How to use these orthogonal complements? We have the following theorem

Theorem 1
Suppose \(W\) is finite dimensional subspace of inner produce space \(V\). For each \(x \in V\) there is a unique \(w \in W\) and \(z \in W^{\perp}\) such that $$ \begin{align*} x = w + z \end{align*} $$
If \(\{u_1,...,u_k\}\) is an orthonormal basis for \(W\), then \(w = \langle x, u_1 \rangle + ... + \langle x, u_k \rangle u_k\)


(TODO: Add pic)
Proof
We can always find \(\{u_1, ..., u_k\}\) using Gram-Schmidt. So we know \(w\) and we’re given \(x\). All we need is to verify that \(z = x - w\) and show that \(w\) and \(z\) are unique. In other words, it suffices to show for

$$ \begin{align*} w = \sum_{j=1}^{k} \langle x, u_j \rangle u_j \end{align*} $$

that \(z = x - w\) is in \(W^{\perp}\) plus the uniqueness of this decomposition.

$$ \begin{align*} &z = x - w \in W^{\perp} \\ \Leftrightarrow \ &\langle z, y \rangle = 0 \ \forall y \in W \end{align*} $$

It isn’t easy to verify this for every vector \(y \in W\). But we do have a basis for \(W\) and any \(y\) can be written as a linear combination of the basis elements. So we can instead check this for every basis element

$$ \begin{align*} \Leftrightarrow \ &\langle z, u_j \rangle = 0 \ \forall j =1,...,k \end{align*} $$

So let’s check for every basis element that it’s orthogonal to \(x - w\).

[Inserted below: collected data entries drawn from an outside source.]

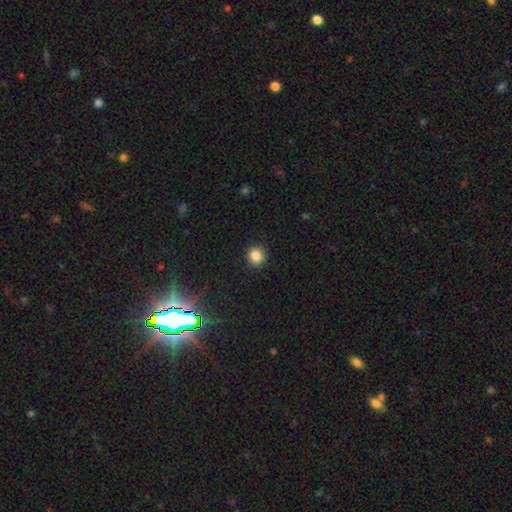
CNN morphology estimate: This appears to be a smooth galaxy with no disk features (85%) that is round (91%). Merging: none (91%).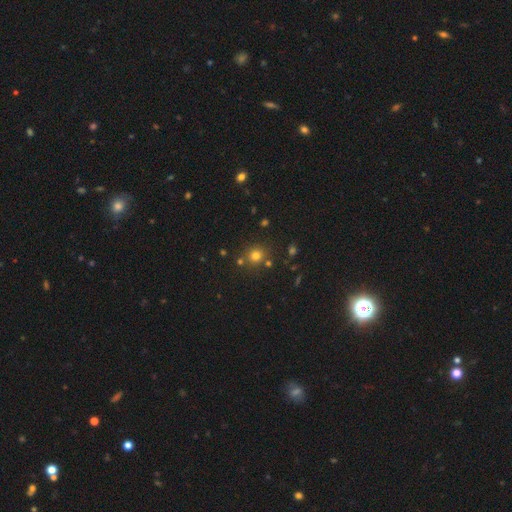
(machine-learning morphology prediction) smooth-or-featured: smooth: 73% | star or artifact: 19% | featured or disk: 8%
  how-rounded: round: 85% | in between: 14% | cigar-shaped: 1%
  merging: none: 77% | merger: 10% | minor disturbance: 9% | major disturbance: 3%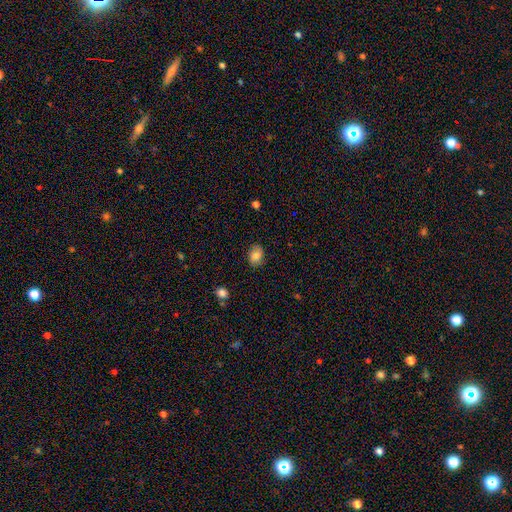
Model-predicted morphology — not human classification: This appears to be a smooth galaxy with no disk features (77%) that is in between round and cigar-shaped (68%). Merging: none (82%).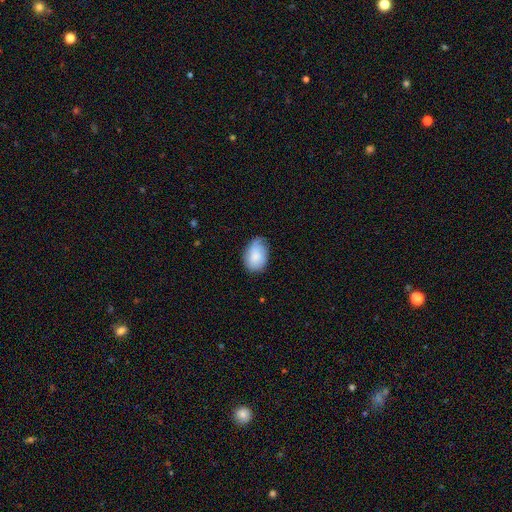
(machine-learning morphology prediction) Smooth or featured?
  - smooth: 83% *
  - featured or disk: 10%
  - star or artifact: 7%
How rounded?
  - in between: 84% *
  - round: 15%
  - cigar-shaped: 1%
Merging?
  - none: 59% *
  - minor disturbance: 33%
  - major disturbance: 6%
  - merger: 1%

$$ \begin{align*} \Leftrightarrow \ \langle z, u_j \rangle &= \langle x-w, u_j \rangle \\ &= \langle x - \sum_{j=1}^k \langle x, u_j \rangle u_j , u_j \rangle \\ &= \langle x, u_j \rangle - \langle \sum_{i=1}^k \langle x, u_i \rangle u_i , u_j \rangle \\ &= \langle x, u_j \rangle - \sum_{i=1}^k \langle x, u_i \rangle \langle u_i , u_j \rangle \\ &= \langle x, u_j \rangle - \sum_{i=1}^k \langle x, u_i \rangle \delta_{ij} \\ &= \langle x, u_j \rangle - \langle x, u_j \rangle \\ &= 0 \end{align*} $$

So now we see that \(x = w + z\) where \(w \in W\) and \(z \in W^{\perp}\). We still need to show that this decomposition is unique. Suppose it’s not and that \(x = w + z = \tilde{w} + \tilde{z}\). This implies

$$ \begin{align*} w - \tilde{w} = z - \tilde{z} = \bar{0}_V \end{align*} $$

But \(w,\tilde{w} \in W\) and \(z, \tilde{z} \in Z\) and since \(W \cap W^{\perp} = \bar{0}_V\), then \(w = \tilde{w}\) and \(z = \tilde{z}\). \(\ \blacksquare\)

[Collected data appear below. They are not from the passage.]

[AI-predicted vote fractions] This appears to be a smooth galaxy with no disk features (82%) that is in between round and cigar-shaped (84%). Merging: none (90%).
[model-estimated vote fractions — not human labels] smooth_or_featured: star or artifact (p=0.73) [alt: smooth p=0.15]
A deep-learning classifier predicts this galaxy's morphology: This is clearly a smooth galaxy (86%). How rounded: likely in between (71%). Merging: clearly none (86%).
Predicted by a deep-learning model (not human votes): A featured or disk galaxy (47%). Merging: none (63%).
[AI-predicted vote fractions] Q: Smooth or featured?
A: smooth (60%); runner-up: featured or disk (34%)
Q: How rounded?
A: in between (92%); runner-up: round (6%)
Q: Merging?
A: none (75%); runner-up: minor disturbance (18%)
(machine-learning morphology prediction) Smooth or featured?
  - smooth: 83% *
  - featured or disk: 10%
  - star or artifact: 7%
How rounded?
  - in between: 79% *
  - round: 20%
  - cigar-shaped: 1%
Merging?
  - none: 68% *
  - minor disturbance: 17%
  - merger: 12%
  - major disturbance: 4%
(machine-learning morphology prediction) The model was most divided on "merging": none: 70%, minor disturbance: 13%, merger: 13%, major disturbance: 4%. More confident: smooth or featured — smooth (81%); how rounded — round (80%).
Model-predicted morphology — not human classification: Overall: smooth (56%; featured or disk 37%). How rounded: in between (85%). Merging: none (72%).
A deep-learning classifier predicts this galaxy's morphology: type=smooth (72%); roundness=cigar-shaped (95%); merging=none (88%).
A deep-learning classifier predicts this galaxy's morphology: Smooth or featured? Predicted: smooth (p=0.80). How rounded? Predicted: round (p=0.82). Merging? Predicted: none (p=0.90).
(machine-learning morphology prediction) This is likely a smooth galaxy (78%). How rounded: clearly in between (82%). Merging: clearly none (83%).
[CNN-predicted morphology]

Projection of \(x\) onto \(W\)

The \(w\) vector we found in the last theorem has a special name. It is the projection of \(x\) onto the subspace \(W\).

Definition
\(w\) above is called the orthogonal projection of \(x\) onto \(W\) and is denoted as $$ \begin{align*} proj_W(x) = w \end{align*} $$



It also has a special geometric interpretation. It is the closest vector to \(x\) in \(W\).

Theorem 2
\(w = proj_W(x)\) is the vector in \(W\) closest to \(x\) in the following sense $$ \begin{align*} \Vert x - w \Vert \leq \Vert x - y \Vert \ \forall y \in W \end{align*} $$


Proof

It’s easier to square things since we don’t have deal with squareroots so

$$ \begin{align*} \Vert x - y \Vert^2 &= \Vert (w + z) - y \Vert^2 \text{ (by theorem 1)} \\ &= \Vert (w - y) + z \Vert^2 \text{ (w and y are both in $W$)} \\ &= \langle (w - y) + z, (w - y) + z \rangle \\ &= \langle (w - y), (w - y) \rangle + \langle (w - y), z \rangle + \langle z, z \rangle + \langle z, (w - y) \rangle \\ &= \Vert w - y \Vert^2 + \langle (w - y), z \rangle + \langle z, (w - y) \rangle + \Vert z \Vert^2 \\ &= \Vert w - y \Vert^2 + \Vert z \Vert^2 \text{ ($z \in W^{\perp}$ and $w, y \in W$)} \\ &\geq \Vert z \Vert^2 \\ &= \Vert x - w \Vert^2. \ \blacksquare \end{align*} $$




Projection as a Map

In general we can think of the projection onto \(W\) as a map.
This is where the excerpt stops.